• [Supplied data]:

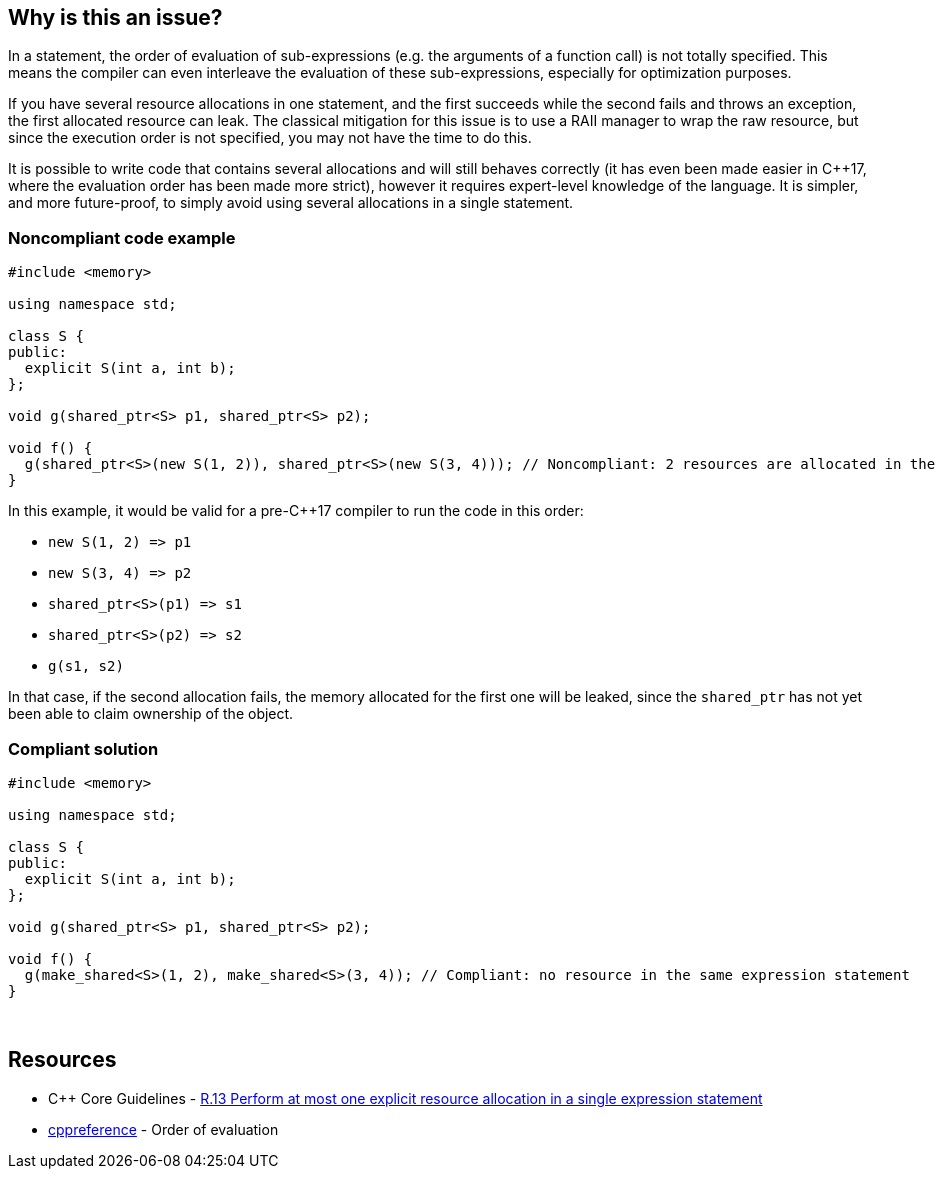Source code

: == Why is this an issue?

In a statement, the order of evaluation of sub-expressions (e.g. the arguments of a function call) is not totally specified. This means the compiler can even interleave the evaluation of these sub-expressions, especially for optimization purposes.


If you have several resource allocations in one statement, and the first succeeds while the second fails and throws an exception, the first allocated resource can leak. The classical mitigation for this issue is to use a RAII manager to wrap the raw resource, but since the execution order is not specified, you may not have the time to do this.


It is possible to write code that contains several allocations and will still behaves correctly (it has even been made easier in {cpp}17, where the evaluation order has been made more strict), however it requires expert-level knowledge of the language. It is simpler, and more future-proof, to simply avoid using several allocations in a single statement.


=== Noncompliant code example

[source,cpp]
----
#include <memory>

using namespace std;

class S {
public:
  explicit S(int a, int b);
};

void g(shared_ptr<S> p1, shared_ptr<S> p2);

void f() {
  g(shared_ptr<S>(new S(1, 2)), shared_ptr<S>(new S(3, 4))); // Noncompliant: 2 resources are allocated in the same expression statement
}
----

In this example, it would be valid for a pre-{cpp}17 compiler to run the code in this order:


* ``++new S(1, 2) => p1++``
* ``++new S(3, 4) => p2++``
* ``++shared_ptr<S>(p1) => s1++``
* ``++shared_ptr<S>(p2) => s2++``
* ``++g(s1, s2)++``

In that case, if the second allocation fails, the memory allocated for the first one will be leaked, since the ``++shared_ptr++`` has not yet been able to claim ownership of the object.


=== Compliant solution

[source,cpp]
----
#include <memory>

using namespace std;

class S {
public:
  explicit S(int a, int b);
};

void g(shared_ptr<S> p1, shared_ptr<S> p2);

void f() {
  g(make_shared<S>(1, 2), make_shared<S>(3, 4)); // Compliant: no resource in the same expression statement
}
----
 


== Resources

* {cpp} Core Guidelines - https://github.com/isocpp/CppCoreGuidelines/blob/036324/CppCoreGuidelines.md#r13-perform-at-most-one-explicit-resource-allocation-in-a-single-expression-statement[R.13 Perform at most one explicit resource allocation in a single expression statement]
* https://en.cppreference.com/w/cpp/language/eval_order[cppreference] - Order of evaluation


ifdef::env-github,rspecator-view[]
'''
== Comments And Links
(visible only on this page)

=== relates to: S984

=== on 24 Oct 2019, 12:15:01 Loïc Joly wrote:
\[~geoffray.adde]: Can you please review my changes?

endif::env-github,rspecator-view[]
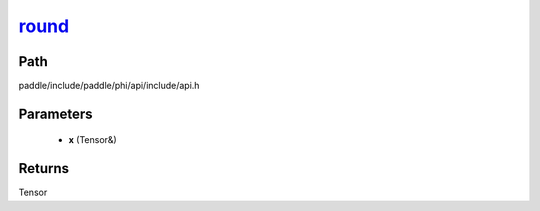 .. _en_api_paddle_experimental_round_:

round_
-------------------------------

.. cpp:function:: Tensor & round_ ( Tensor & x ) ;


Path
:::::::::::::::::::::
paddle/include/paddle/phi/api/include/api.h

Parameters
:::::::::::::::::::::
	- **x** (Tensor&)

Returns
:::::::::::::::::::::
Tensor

• [The problem]: In the listing, return each line containing the string "compiler".

• [Response box]:
In a statement, the order of evaluation of sub-expressions (e.g. the arguments of a function call) is not totally specified. This means the compiler can even interleave the evaluation of these sub-expressions, especially for optimization purposes.
In this example, it would be valid for a pre-{cpp}17 compiler to run the code in this order:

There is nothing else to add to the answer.